How about the money?
Well, I started off misguided. The blog had never been about money, though I thought about various ways along the way. Once I closed the business, I was faced with lots of options and turning the blog into some sort of income stream was one of them. So, I joined a bunch of affiliate programs, participated in a couple of those “book bundle” deals where for only $39.95, you get 40 books you don’t need, a “$2,500.00 Value!”
All of that put too bad of a taste in my mouth, so I decided it would be a combination of Google Ads and Amazon Associates, or nothing. Why?
- Google primarily serves up ads according to your cookies. Accordingly, it’s pitching you stuff you’re likely to already have some need or interest in. The ads you see are not the ads others see.

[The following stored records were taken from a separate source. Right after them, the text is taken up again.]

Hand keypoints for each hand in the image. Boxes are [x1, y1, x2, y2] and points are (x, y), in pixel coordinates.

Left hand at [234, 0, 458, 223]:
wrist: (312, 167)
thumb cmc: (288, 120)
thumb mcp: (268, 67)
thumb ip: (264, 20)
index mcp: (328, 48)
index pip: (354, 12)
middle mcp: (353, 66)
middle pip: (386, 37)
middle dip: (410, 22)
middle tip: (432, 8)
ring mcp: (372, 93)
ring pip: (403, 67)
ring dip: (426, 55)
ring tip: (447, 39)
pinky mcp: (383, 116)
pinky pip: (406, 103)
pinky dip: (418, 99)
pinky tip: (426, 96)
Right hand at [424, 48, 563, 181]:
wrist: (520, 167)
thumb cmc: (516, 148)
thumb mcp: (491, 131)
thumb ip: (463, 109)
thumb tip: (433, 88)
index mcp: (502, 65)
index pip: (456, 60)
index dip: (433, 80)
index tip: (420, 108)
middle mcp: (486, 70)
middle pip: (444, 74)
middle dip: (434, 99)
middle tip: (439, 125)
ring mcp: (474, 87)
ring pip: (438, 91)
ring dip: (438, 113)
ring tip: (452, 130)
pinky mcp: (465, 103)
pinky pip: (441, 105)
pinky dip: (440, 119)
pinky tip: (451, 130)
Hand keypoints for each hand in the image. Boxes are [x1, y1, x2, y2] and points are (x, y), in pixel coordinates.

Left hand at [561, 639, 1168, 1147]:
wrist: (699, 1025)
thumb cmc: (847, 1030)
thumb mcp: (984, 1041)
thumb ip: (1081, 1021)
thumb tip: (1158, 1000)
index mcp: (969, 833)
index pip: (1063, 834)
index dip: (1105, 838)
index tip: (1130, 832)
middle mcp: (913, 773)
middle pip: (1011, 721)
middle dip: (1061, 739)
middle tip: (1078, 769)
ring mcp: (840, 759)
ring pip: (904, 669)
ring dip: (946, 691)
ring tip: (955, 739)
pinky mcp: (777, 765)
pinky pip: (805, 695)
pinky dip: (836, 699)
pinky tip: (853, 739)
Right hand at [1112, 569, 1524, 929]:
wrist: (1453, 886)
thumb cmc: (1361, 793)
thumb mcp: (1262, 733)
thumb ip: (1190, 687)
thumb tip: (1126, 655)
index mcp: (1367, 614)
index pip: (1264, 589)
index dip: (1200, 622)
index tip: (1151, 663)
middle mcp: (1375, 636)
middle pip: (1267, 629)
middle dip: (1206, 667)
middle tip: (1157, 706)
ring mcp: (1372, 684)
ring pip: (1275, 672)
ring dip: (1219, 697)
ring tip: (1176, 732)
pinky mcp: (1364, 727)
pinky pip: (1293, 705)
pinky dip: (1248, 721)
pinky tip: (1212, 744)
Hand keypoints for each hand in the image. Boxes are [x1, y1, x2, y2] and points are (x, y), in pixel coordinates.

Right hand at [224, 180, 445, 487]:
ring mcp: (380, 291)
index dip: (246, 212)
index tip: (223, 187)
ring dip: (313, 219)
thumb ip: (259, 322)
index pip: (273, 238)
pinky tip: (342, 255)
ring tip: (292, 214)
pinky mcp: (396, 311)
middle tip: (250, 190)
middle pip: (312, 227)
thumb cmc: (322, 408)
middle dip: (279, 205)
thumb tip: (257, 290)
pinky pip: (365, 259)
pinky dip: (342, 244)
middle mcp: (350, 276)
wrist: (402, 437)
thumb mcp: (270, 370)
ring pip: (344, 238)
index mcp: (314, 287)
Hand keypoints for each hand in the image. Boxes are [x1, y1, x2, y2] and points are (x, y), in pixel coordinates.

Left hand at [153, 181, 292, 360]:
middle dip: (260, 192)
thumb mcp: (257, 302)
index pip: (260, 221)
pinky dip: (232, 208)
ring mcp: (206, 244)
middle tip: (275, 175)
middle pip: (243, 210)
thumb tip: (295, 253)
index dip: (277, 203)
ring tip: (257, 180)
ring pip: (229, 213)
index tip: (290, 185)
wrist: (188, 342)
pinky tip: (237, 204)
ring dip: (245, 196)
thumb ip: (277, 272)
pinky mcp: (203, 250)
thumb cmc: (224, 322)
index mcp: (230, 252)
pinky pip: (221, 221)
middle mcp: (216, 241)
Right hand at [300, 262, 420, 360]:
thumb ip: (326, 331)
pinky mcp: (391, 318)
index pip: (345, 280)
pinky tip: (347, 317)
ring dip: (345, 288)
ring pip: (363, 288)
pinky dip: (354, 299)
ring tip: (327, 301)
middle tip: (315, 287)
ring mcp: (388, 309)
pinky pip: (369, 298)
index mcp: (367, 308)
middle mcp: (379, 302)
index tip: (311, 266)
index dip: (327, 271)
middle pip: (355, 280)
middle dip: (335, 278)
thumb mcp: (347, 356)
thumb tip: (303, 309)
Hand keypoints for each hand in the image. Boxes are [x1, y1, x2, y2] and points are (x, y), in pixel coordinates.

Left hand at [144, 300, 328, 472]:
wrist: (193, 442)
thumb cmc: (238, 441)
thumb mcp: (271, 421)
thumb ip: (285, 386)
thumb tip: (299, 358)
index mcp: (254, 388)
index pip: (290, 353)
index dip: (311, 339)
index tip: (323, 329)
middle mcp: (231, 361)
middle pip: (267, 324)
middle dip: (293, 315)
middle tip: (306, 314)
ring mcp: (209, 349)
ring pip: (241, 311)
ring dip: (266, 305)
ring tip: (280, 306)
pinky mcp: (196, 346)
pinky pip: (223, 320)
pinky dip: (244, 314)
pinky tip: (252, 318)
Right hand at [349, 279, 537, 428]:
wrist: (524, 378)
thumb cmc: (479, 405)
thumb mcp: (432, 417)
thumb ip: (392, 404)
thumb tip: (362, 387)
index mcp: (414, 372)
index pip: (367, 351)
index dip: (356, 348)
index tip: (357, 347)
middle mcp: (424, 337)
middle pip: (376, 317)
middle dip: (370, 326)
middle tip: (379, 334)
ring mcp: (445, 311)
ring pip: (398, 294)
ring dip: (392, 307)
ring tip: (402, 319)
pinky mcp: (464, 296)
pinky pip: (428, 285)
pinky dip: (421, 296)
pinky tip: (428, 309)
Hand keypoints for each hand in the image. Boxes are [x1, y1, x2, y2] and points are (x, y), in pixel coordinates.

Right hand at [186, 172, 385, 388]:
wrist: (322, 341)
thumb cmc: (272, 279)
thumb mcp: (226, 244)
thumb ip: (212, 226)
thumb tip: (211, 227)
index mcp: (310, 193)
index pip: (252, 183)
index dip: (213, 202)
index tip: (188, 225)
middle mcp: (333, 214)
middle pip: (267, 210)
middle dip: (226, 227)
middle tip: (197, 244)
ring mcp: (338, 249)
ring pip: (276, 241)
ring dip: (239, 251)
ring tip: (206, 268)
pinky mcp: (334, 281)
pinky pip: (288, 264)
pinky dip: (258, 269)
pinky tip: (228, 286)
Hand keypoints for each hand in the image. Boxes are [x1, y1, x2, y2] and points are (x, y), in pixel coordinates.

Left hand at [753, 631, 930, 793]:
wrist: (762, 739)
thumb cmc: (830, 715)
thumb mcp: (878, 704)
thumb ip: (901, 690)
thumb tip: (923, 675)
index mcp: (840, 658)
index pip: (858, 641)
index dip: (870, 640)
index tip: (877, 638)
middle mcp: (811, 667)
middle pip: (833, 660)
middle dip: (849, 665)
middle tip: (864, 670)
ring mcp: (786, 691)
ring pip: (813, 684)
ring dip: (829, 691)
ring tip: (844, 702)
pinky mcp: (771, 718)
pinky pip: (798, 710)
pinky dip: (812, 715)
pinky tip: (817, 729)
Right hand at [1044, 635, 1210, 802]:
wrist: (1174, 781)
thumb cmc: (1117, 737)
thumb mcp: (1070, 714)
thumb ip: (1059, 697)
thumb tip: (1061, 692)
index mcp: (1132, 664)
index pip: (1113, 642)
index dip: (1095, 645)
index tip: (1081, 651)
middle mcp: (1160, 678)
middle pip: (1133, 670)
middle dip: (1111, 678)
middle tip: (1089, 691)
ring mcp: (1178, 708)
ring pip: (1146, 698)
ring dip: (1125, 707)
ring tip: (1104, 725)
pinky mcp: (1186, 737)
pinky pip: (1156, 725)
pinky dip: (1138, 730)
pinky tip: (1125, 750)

- People primarily buy stuff from Amazon they want or need. In terms of me pitching stuff explicitly, everything is stuff I use myself and recommend. It costs nothing. Amazon pays me out of their cut.
So how’s it going?
Revenue from Google ads is more than triple (up 210%) over the last 12 months compared with the previous 12-month period. That’s dwarfed by Amazon. I’ll use screen clippings, otherwise you’re not likely to believe me. Number of items shipped went from 1,009 to 11,144 (1,045% increase) and retail revenue went from $16K to $285K (1,673% increase).
Oct 2012 – Oct 2013
Oct 2013 – Oct 2014
So, while some part of me does lament that I’m not quite part of the in-crowd club as I once was, I feel pretty decent about what I’ve accomplished. I also feel pretty decent about some of the new alliances and affiliations I’ve formed, with people more inclined to question what they know, over searching for bias-confirming “facts.”
Moving on in life is part of life itself. C’est la vie. Evolve or die. For this and all of the forgoing reasons, I must conclude that I generally know what the fuck I’m doing.
Self-accounting complete, for this round. Ongoing, always.
Update 11/7/2014: It’s come to my attention that some people think I made $285K from Amazon last year. To clarify, this was the gross revenue to Amazon for the items shipped. Associates get a percentage of that, generally 6-8.5% depending on the item, as well as sales volume during the month. I believe my take was roughly $22K.